The Painted Room (c. 1759-65) was one of the first completely Neoclassical rooms in Europe. Designed by Stuart to celebrate the marriage of the first Earl Spencer and his wife, the room is dominated by images of marriage and festivity, all inspired by ancient Greece and Rome.
Vardy's design for the Ante Room- originally conceived as the Spencers' private dining room- includes a stunning coffered apse. It was Henry Holland who inserted the mahogany double doors under the apse in 1792.
I like to purchase guide books from the sites I visit- just in case I missed something on the tour. I also like to mark the date of my visit on the inside cover. This might become especially helpful when my memory starts to fail me- hopefully not anytime soon!
Friday, September 19, 2008
Let's start our weekend with a big dose of glamour... as in these wild acrylic Ice Sconces designed by Billy Haines. Although the faceted acrylic pieces were created in 1953 for the May house of Holmby Hills, CA, they seem reminiscent of 1930s Hollywood. I like that the facets are rather aggressive- it's like a combination of Joan Crawford's brash personality and Carole Lombard's feminine allure.
The sconces have been reissued as limited editions and are sold as opposing left/ right matching pairs.
(Contact William Haines Design for more information- (310) 289-0280)
And no, it's not the spatter pattern that is discussed so frequently in episodes of "CSI". It's "Spatter", and it's one of my favorite Hinson prints. Designed by Harry Hinson in 1974, the print was inspired by the spatter motif found often in Colonial ceramicware (this according to a 2001 New York Times article). The article also mentioned that it's a print that counts Albert Hadley and Jeffrey Bilhuber amongst its fans. I've also read that Billy Baldwin used it in his Nantucket home, but I can't find a photo.
So, just where can you use a print like "Spatter"? Well, Harry Hinson used it in his East Hampton home (shown above), and I was thrilled to see it in another Hamptons house designed by Tom Scheerer (and featured in the August '08 issue of House Beautiful). But I do think you can use it in a city home too. How about in a powder room? Or a kitchen? Just think of "Spatter" as a modern take on early Americana.
And speaking of Americana, I was curious about Hinson's supposed inspiration for this print. Just what was spatter and how was it used during Colonial times? Well, one of the prime examples is spatterware. According to a ceramic curator at Winterthur, spatterware was originally manufactured in England where it was known as spongeware. As spongeware was not particularly popular in England, most of it was shipped to the American colonies where it became known as spatterware. And it was here in America where spatterware became extremely popular, especially amongst the Pennsylvania Germans. Sponge and spatter painting was also used on furniture, walls, and floors during this era.

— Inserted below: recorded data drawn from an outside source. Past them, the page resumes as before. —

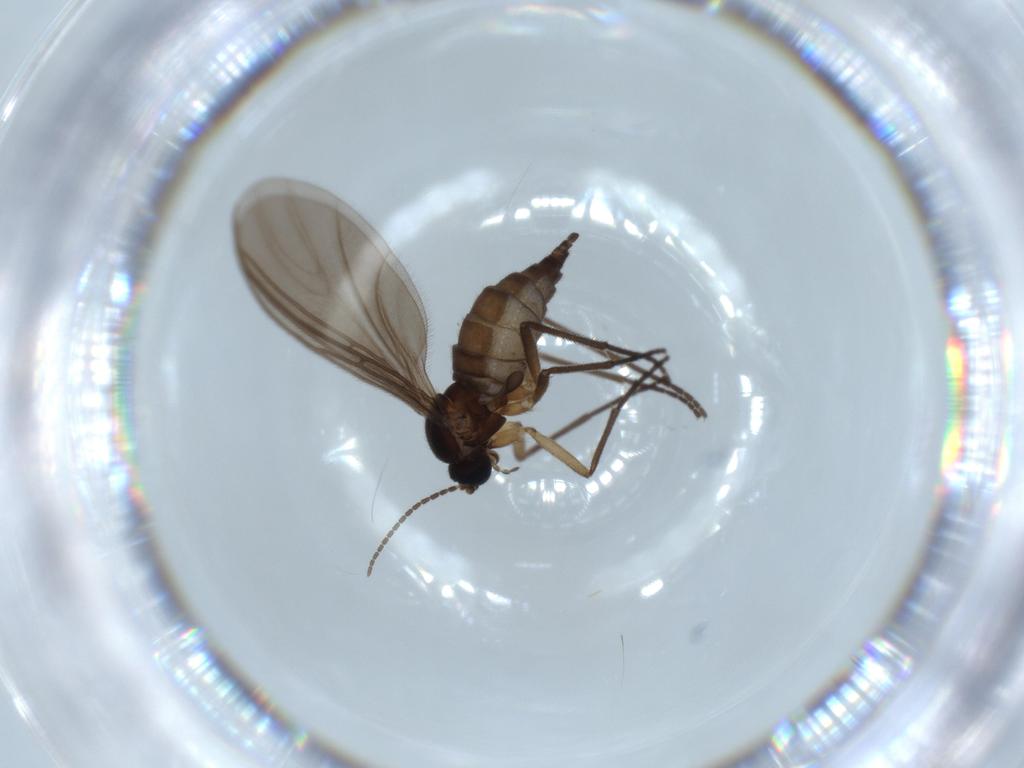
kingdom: Animalia
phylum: Arthropoda
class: Insecta
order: Diptera
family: Sciaridae
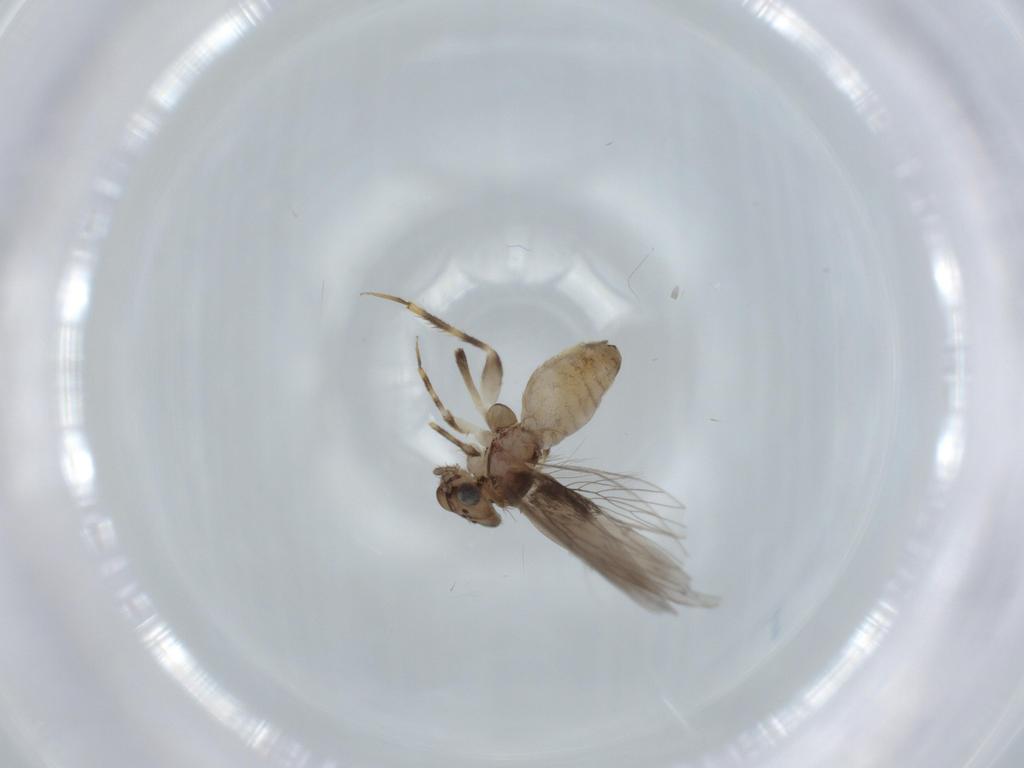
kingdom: Animalia
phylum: Arthropoda
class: Insecta
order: Psocodea
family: Lepidopsocidae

So although I can't corroborate whether Hinson was actually inspired by spatterware or not, it's something to ponder. If you would like to learn more about spatterware, you should visit Winterthur. Henry Francis du Pont was a major collector of it, and there is a magnificent display of his collection in Spatterware Hall at Winterthur. Or you can read more about his collection here in an interview with du Pont's daughter, the lucky recipient of some of her father's collection.
(Many thanks to everyone at Winterthur for assisting me in my research of spatterware.)
Two images of Scheerer's fabulous wallpaper selection for an East Hampton cottage (image from House Beautiful, Aug 08; Simon Upton photographer).
A Spatterware platter, c. 1825-1855, Staffordshire England. Does this not look modern to you? Bequest of Henry Francis du Pont; image courtesy of Winterthur.
Spatterware pitcher, c. 1825-1855, Staffordshire England. Bequest of Henry Francis du Pont. Image courtesy of Winterthur.
Four examples of Spatterware jugs, c. 1825-1855, Staffordshire England. Bequest of Henry Francis du Pont. Photo courtesy of Winterthur.
Image at top: "Spatter" in blue and white on the walls and curtains of Harry Hinson's East Hampton dining room.